◆ **Work required**: Reproduce the listing below with every "phylum" swapped for "division" and nothing else altered. Leave the pictures out.

◆ **Records for processing**:
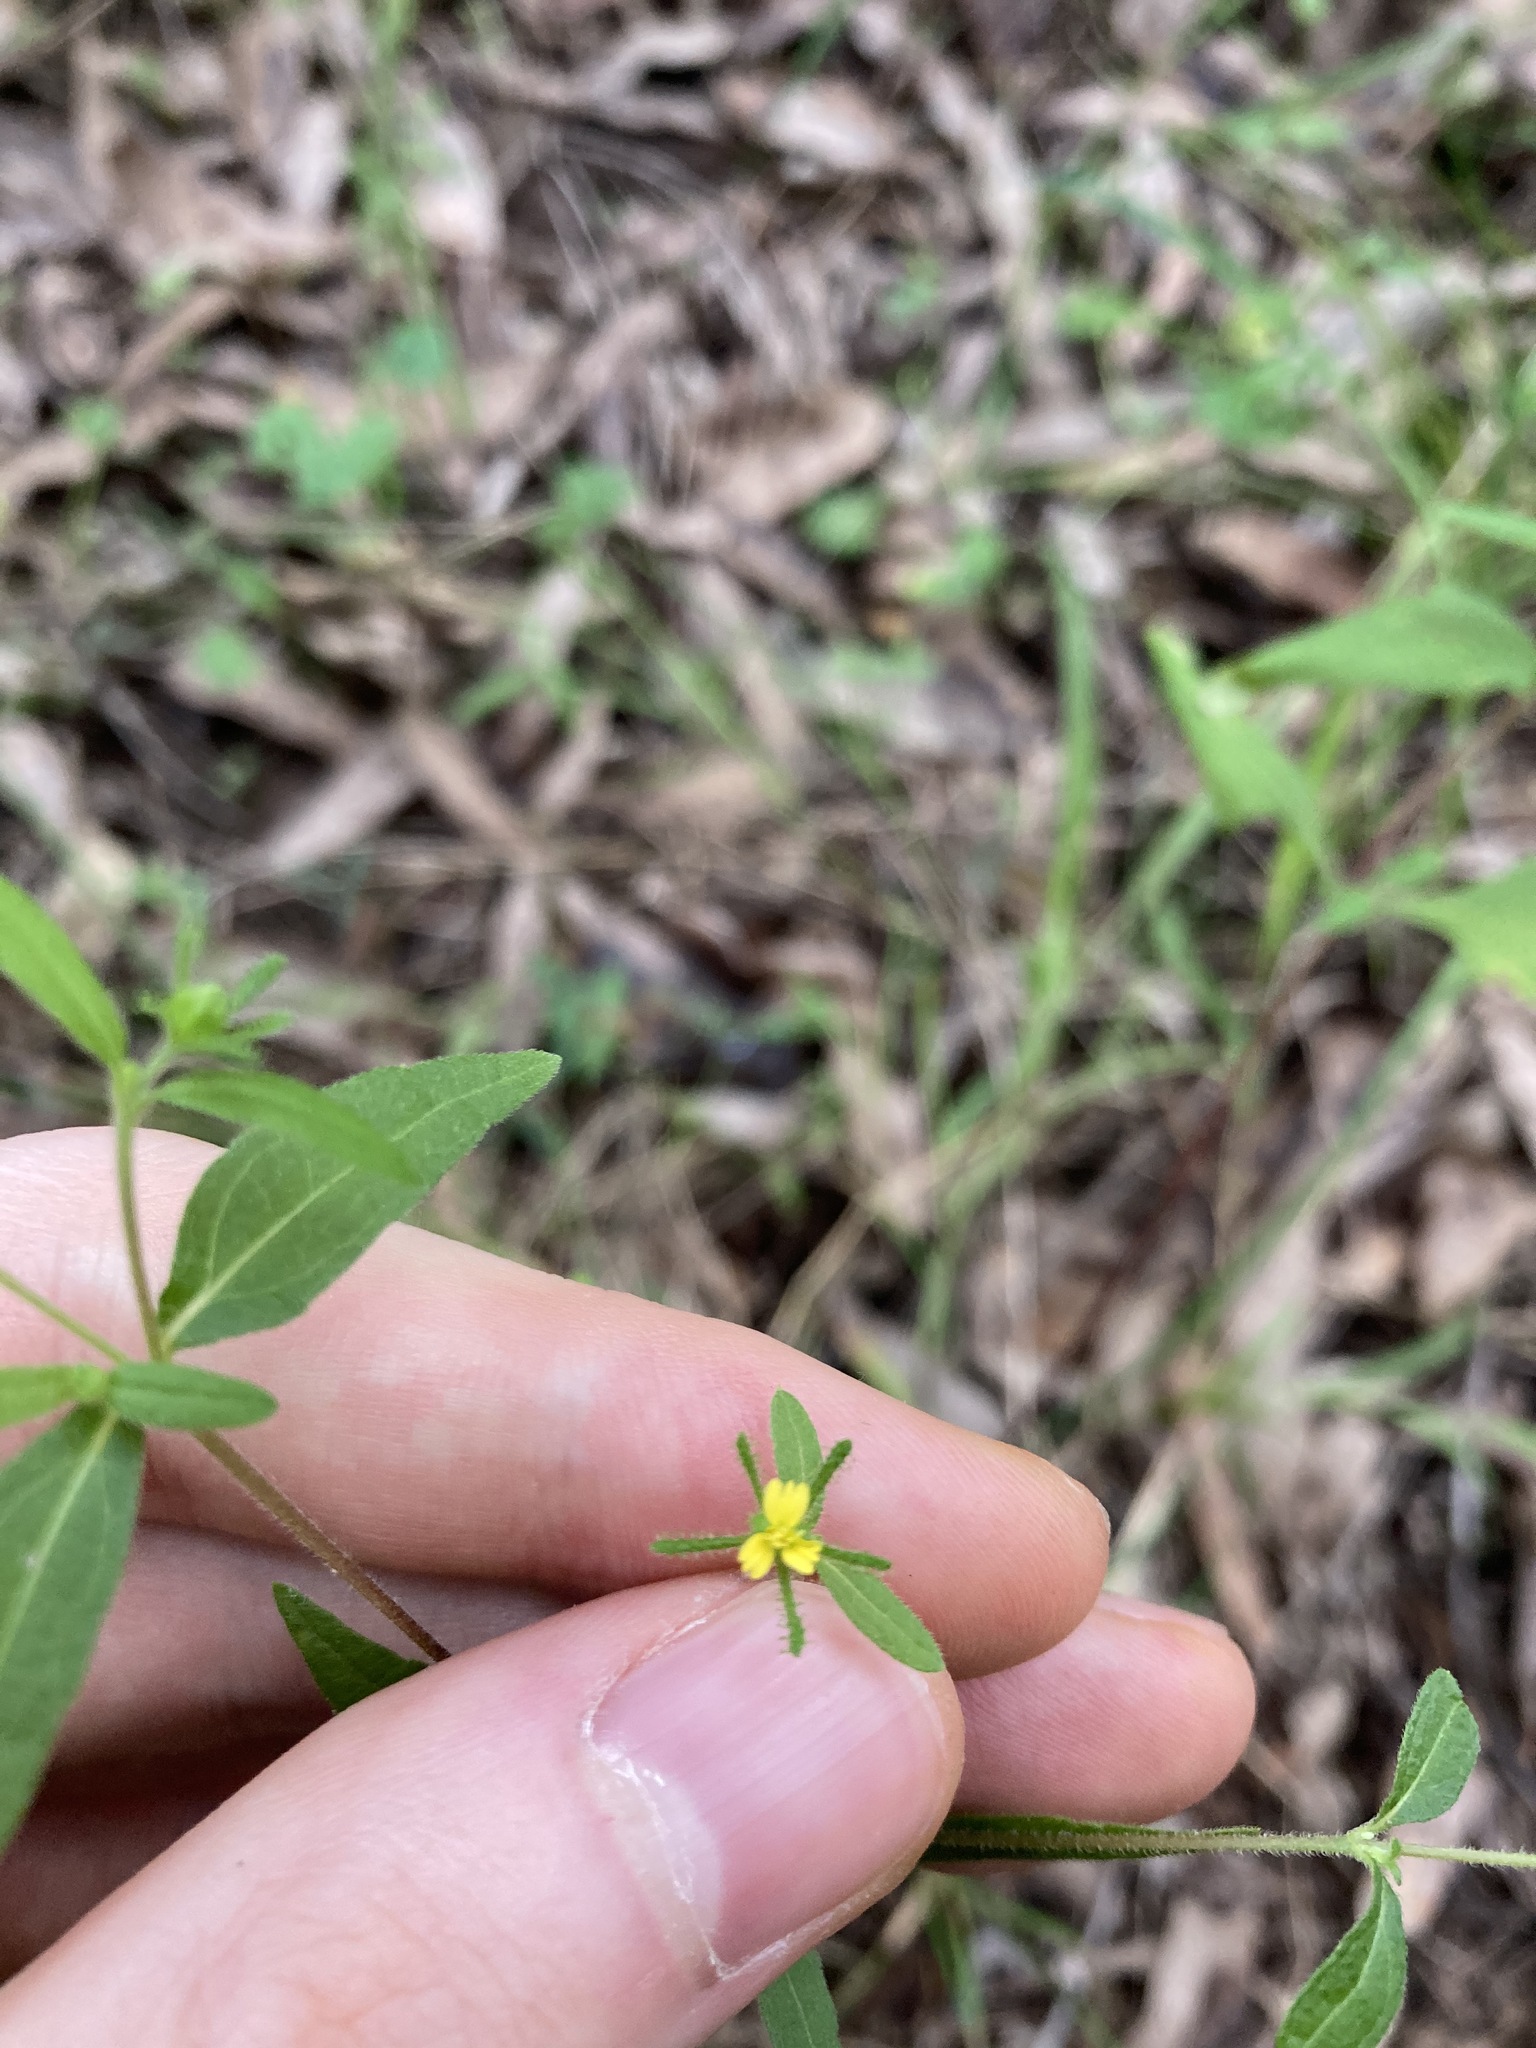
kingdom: Plantae
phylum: Tracheophyta
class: Magnoliopsida
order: Asterales
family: Asteraceae
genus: Sigesbeckia
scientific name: Sigesbeckia orientalis
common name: Eastern st paul's-wort
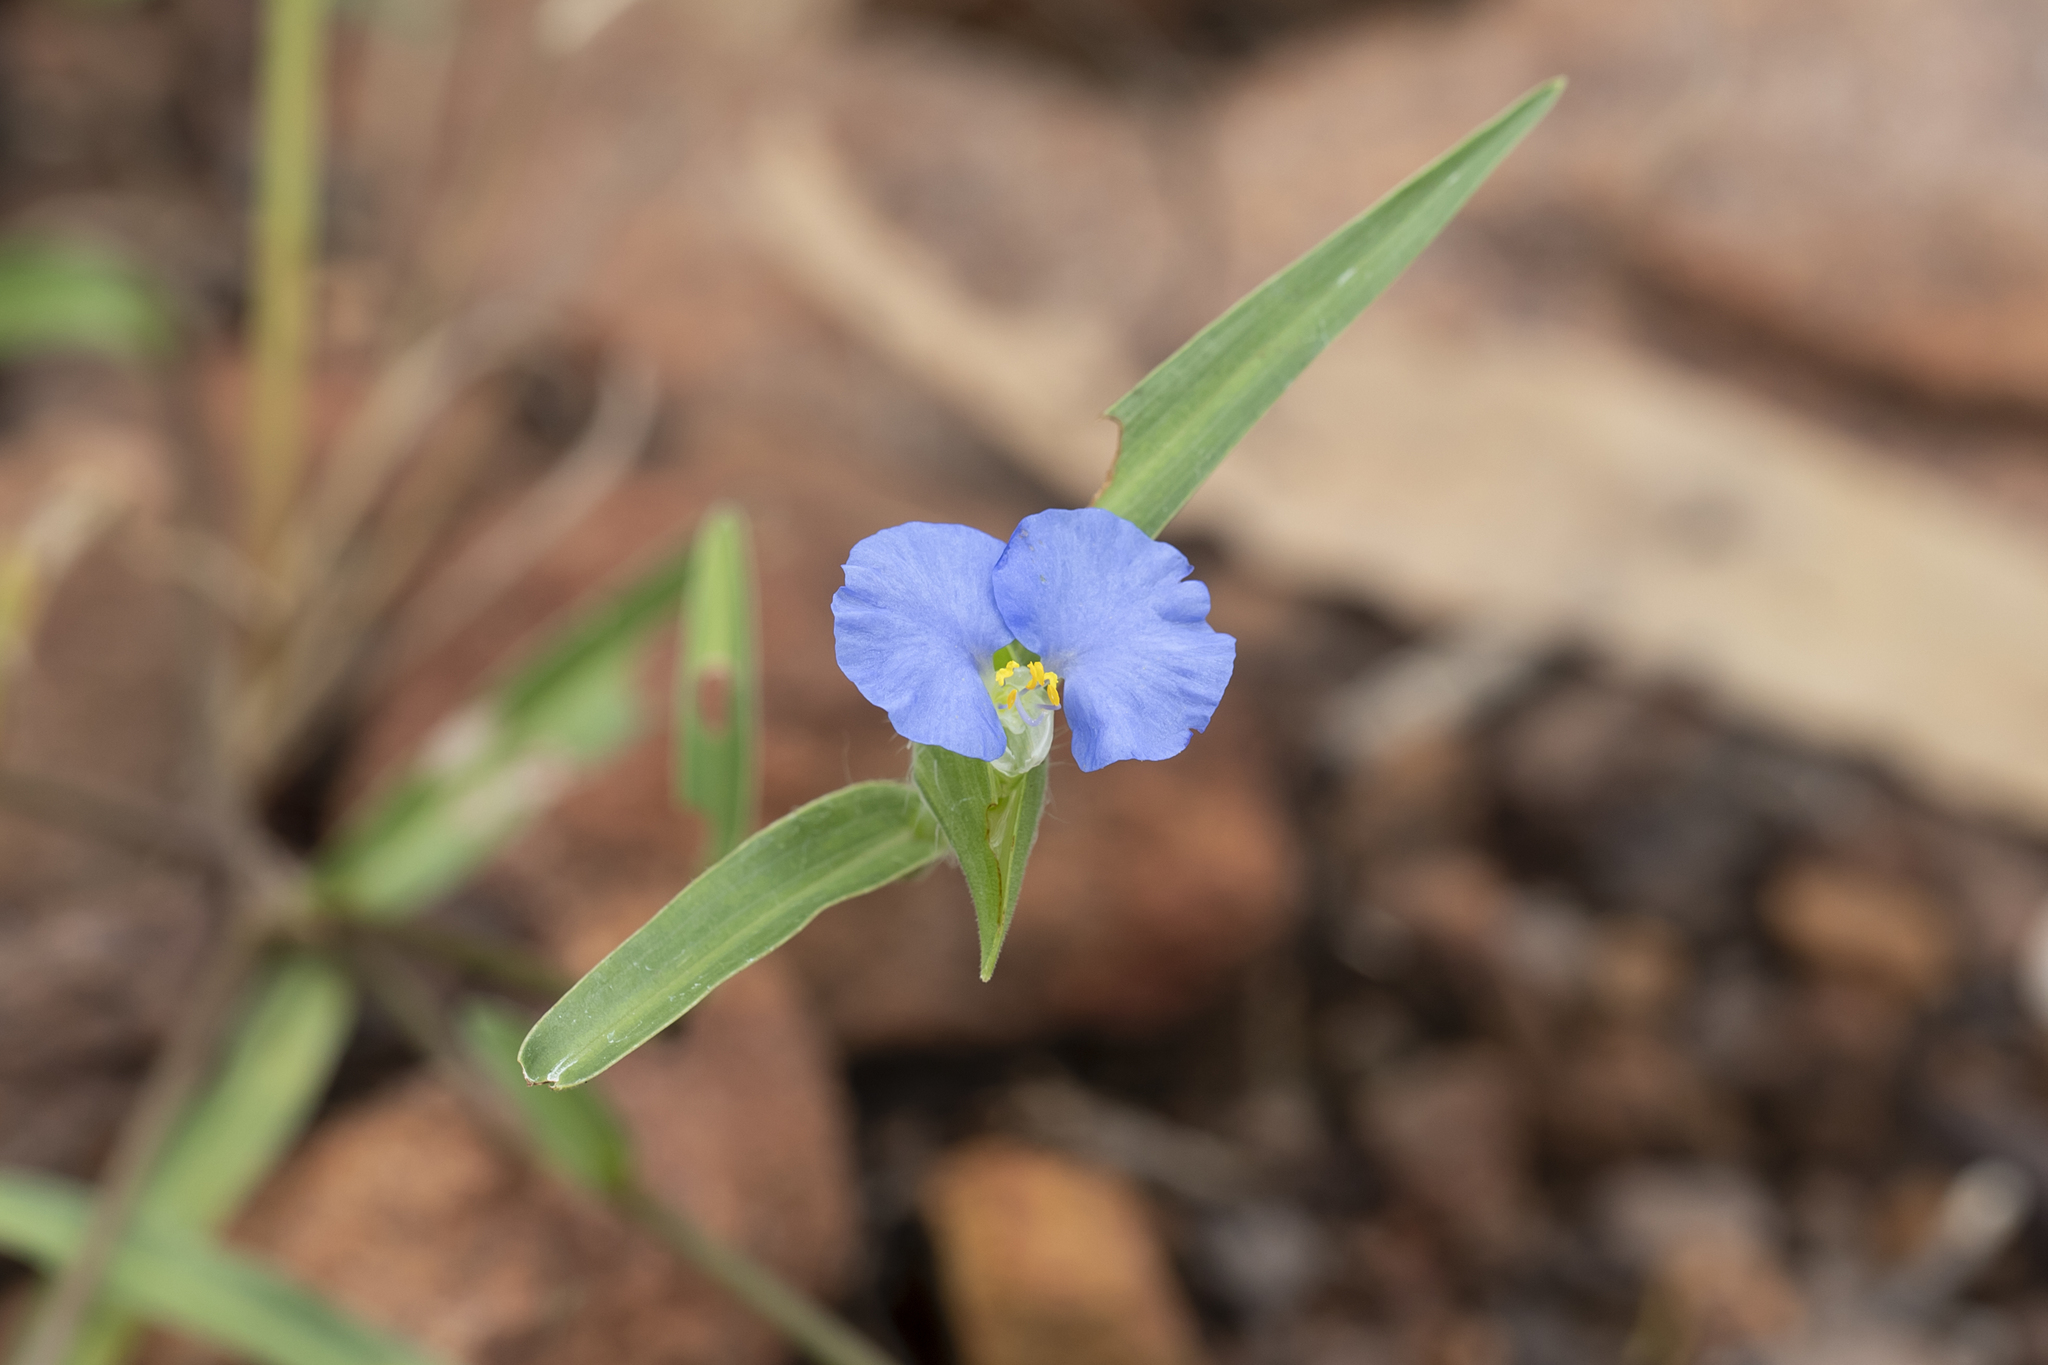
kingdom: Plantae
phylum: Tracheophyta
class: Liliopsida
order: Commelinales
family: Commelinaceae
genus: Commelina
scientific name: Commelina ensifolia
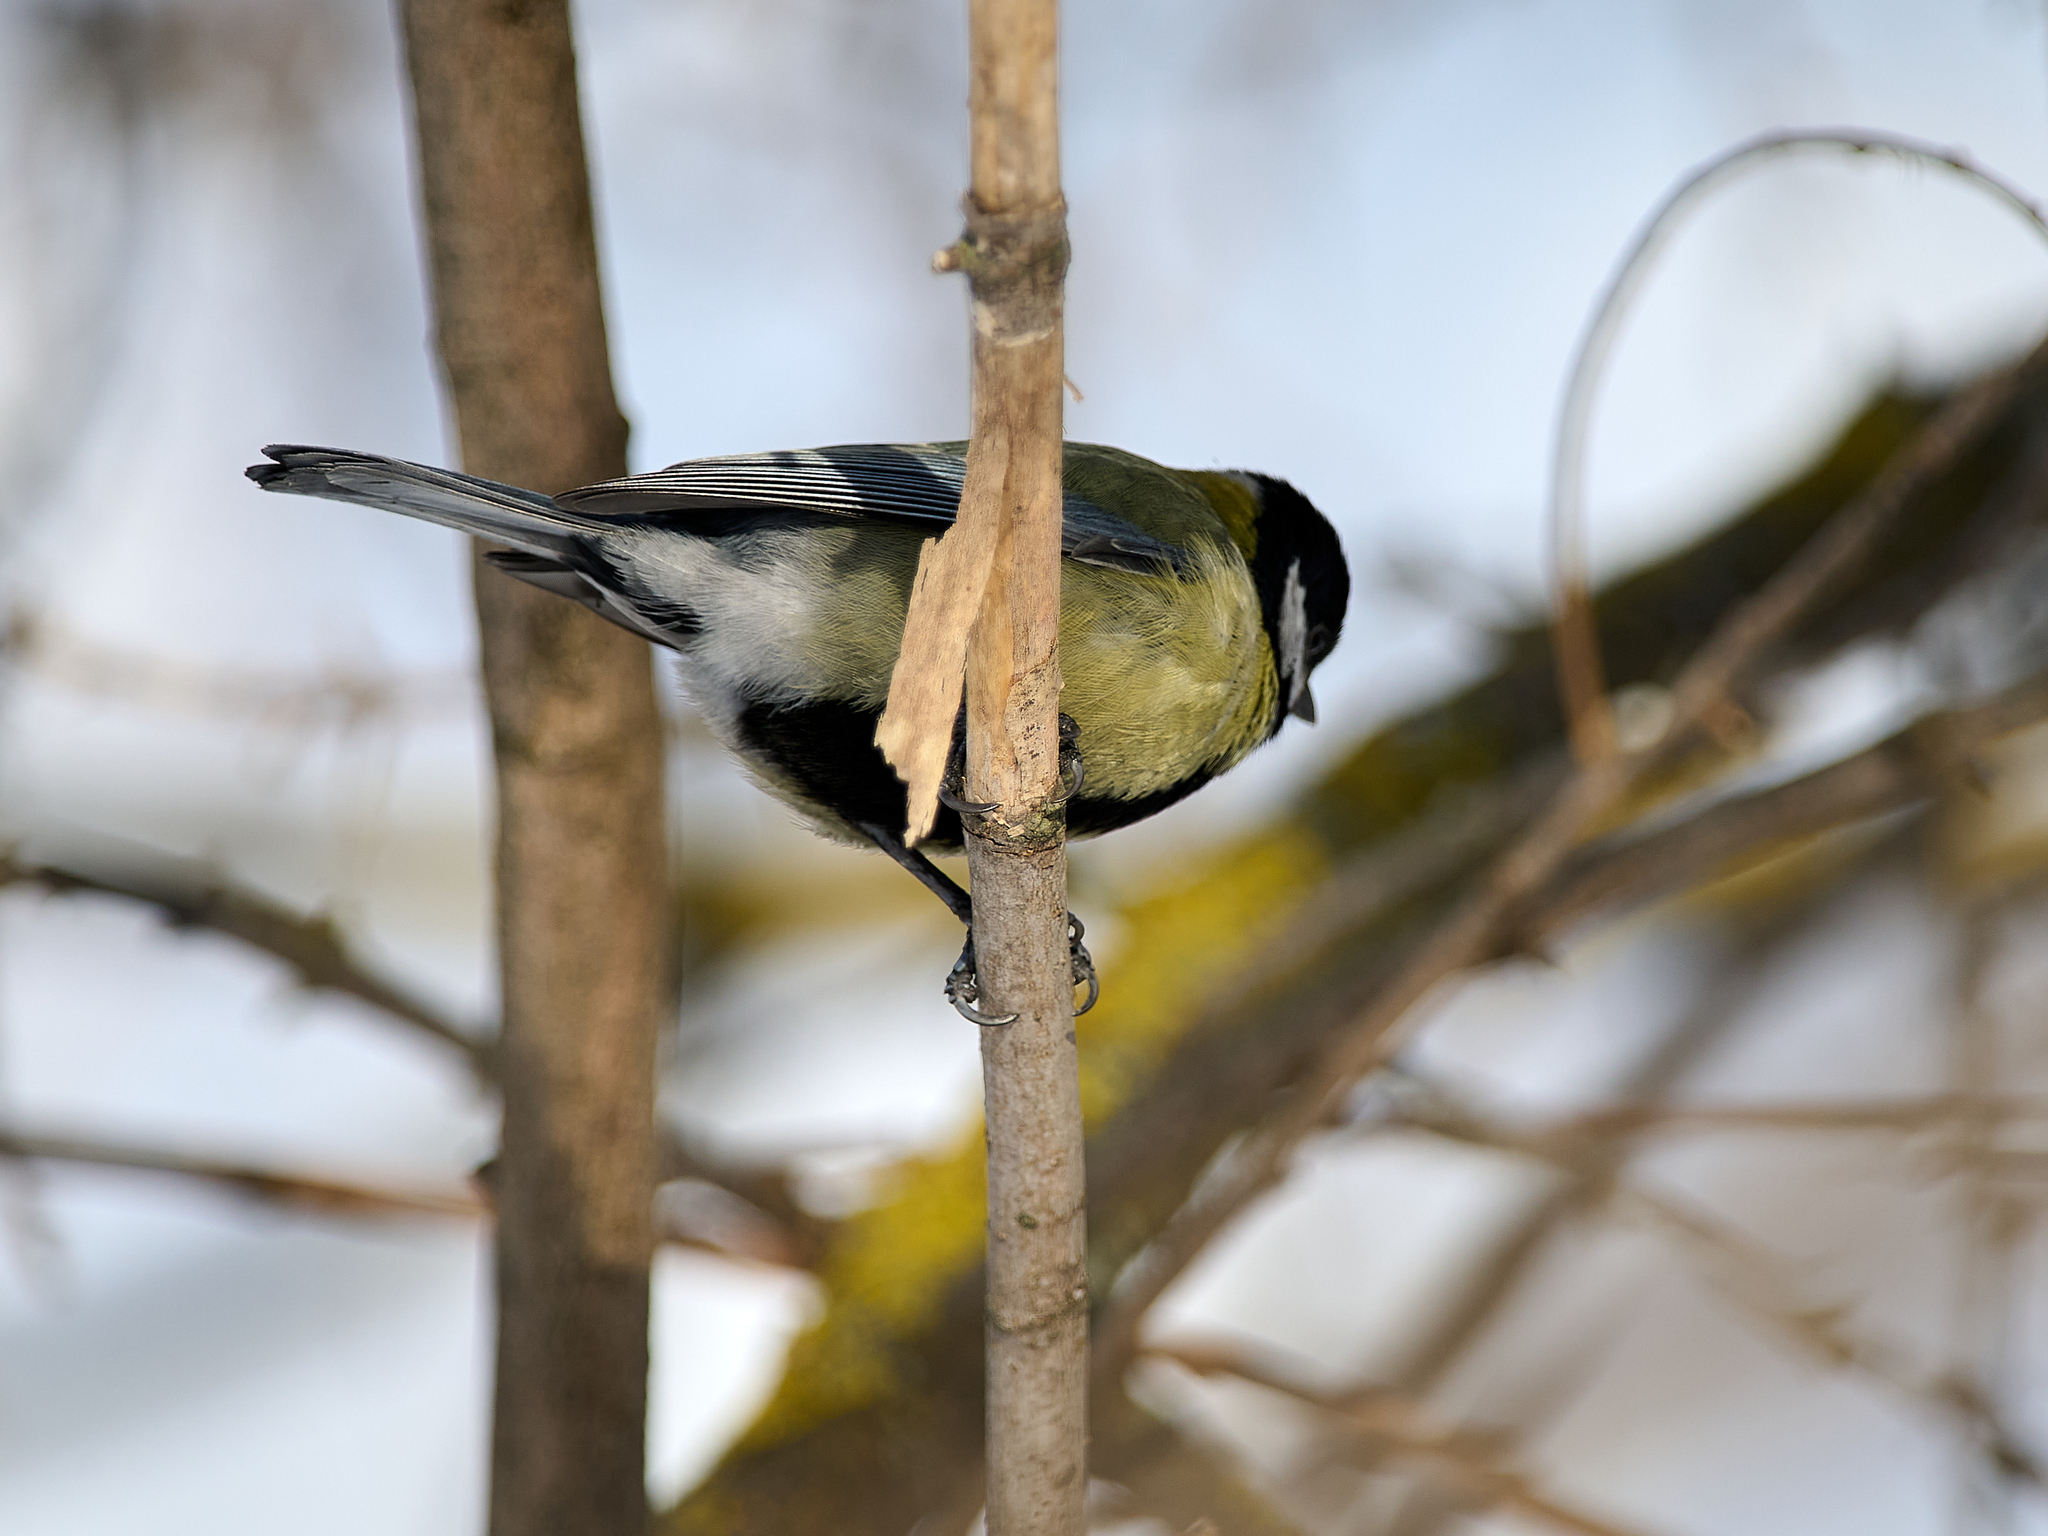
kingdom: Animalia
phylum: Chordata
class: Aves
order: Passeriformes
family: Paridae
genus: Parus
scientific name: Parus major
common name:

◆ **Correct output**:
kingdom: Plantae
division: Tracheophyta
class: Magnoliopsida
order: Asterales
family: Asteraceae
genus: Sigesbeckia
scientific name: Sigesbeckia orientalis
common name: Eastern st paul's-wort
kingdom: Plantae
division: Tracheophyta
class: Liliopsida
order: Commelinales
family: Commelinaceae
genus: Commelina
scientific name: Commelina ensifolia
kingdom: Animalia
division: Chordata
class: Aves
order: Passeriformes
family: Paridae
genus: Parus
scientific name: Parus major
common name:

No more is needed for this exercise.